Aim of the task: Select each line in the records below that contains the string "BoundingType", and copy those lines.

Input material:
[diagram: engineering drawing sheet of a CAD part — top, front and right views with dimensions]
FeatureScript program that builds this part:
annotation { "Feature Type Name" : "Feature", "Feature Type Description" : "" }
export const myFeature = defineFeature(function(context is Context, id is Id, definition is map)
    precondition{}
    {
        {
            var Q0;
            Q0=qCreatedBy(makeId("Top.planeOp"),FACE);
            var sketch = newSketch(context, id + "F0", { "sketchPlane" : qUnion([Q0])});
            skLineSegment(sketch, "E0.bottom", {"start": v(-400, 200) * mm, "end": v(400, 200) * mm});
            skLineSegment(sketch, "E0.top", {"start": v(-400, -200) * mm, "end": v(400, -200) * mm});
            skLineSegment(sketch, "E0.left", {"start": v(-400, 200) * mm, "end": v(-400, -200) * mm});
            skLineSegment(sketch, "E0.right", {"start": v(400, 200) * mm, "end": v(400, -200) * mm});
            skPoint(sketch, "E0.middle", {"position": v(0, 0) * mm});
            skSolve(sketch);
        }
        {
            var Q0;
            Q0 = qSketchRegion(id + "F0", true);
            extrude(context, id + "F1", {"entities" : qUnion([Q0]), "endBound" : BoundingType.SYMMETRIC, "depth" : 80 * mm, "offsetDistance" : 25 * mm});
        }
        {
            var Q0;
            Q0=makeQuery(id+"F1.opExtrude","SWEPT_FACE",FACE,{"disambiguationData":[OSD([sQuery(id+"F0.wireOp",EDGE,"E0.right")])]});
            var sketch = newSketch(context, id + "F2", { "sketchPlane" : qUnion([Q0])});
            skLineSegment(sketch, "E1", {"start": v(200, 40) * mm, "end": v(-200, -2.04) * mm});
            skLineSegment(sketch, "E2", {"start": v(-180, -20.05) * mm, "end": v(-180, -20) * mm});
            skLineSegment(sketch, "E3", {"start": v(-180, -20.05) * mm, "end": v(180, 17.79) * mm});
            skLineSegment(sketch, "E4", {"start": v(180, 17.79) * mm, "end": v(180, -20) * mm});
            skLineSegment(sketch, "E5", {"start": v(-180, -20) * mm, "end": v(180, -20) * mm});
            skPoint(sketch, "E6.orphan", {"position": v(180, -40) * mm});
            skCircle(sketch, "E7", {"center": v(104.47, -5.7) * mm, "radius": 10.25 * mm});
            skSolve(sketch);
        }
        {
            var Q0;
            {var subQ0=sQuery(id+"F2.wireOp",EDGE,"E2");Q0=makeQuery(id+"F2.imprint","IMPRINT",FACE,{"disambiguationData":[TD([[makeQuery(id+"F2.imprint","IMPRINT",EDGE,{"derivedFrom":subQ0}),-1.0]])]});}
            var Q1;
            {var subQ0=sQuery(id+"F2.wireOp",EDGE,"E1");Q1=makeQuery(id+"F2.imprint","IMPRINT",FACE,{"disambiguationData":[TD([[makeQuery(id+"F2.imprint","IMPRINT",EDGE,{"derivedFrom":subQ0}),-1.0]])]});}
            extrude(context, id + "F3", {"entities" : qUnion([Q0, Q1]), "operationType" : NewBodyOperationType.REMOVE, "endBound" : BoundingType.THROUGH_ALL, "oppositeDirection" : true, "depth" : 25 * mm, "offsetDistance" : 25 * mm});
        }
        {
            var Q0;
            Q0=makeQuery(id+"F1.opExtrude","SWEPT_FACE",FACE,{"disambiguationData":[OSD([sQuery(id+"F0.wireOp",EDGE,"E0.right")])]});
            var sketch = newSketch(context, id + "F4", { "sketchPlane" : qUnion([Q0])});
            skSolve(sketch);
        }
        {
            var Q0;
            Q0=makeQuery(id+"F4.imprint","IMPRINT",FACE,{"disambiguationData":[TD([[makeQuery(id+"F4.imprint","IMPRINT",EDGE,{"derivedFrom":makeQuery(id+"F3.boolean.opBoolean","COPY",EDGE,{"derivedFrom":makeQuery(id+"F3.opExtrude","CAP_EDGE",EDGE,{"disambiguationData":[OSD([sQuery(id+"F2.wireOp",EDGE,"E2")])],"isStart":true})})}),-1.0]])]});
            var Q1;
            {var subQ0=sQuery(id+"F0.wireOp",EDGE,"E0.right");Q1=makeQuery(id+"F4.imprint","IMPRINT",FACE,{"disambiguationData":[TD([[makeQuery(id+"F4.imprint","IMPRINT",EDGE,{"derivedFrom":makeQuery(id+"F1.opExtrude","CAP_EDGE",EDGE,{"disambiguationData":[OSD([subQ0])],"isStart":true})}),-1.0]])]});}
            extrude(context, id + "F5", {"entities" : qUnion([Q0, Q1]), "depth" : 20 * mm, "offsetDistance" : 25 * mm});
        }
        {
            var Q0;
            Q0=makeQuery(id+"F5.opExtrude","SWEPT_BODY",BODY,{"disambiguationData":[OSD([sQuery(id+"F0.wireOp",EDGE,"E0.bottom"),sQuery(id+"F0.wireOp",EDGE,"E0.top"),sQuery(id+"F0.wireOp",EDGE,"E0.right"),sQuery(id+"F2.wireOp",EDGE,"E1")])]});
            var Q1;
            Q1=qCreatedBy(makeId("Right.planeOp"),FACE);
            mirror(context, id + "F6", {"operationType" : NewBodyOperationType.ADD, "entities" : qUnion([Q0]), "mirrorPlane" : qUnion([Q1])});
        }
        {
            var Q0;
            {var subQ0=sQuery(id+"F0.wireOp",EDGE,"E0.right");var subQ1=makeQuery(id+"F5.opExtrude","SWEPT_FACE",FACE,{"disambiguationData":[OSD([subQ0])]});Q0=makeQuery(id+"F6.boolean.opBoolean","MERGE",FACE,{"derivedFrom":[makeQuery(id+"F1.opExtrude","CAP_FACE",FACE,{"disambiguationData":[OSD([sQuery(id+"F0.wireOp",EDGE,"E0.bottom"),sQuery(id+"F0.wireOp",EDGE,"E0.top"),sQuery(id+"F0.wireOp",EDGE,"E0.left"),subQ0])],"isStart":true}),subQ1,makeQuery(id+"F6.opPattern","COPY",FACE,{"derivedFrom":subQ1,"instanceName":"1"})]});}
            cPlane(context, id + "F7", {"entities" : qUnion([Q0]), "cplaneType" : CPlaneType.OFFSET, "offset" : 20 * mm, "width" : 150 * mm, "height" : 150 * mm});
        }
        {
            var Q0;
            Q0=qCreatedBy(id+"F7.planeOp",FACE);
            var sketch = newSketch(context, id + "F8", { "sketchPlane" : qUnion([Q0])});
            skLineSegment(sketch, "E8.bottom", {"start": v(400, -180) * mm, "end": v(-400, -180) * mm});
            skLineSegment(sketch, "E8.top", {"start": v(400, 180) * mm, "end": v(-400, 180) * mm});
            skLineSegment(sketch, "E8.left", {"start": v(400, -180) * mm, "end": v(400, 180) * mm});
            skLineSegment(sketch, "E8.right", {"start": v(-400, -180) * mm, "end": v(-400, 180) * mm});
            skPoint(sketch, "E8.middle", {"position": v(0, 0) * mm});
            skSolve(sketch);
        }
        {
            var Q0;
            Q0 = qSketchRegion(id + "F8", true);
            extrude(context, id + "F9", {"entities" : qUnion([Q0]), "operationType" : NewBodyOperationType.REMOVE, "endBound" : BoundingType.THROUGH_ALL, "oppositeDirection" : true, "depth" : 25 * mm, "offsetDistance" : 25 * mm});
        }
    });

--

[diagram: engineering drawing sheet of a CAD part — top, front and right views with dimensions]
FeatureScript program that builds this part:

Task answer:
            extrude(context, id + "F1", {"entities" : qUnion([Q0]), "endBound" : BoundingType.SYMMETRIC, "depth" : 80 * mm, "offsetDistance" : 25 * mm});
            extrude(context, id + "F3", {"entities" : qUnion([Q0, Q1]), "operationType" : NewBodyOperationType.REMOVE, "endBound" : BoundingType.THROUGH_ALL, "oppositeDirection" : true, "depth" : 25 * mm, "offsetDistance" : 25 * mm});
            extrude(context, id + "F9", {"entities" : qUnion([Q0]), "operationType" : NewBodyOperationType.REMOVE, "endBound" : BoundingType.THROUGH_ALL, "oppositeDirection" : true, "depth" : 25 * mm, "offsetDistance" : 25 * mm});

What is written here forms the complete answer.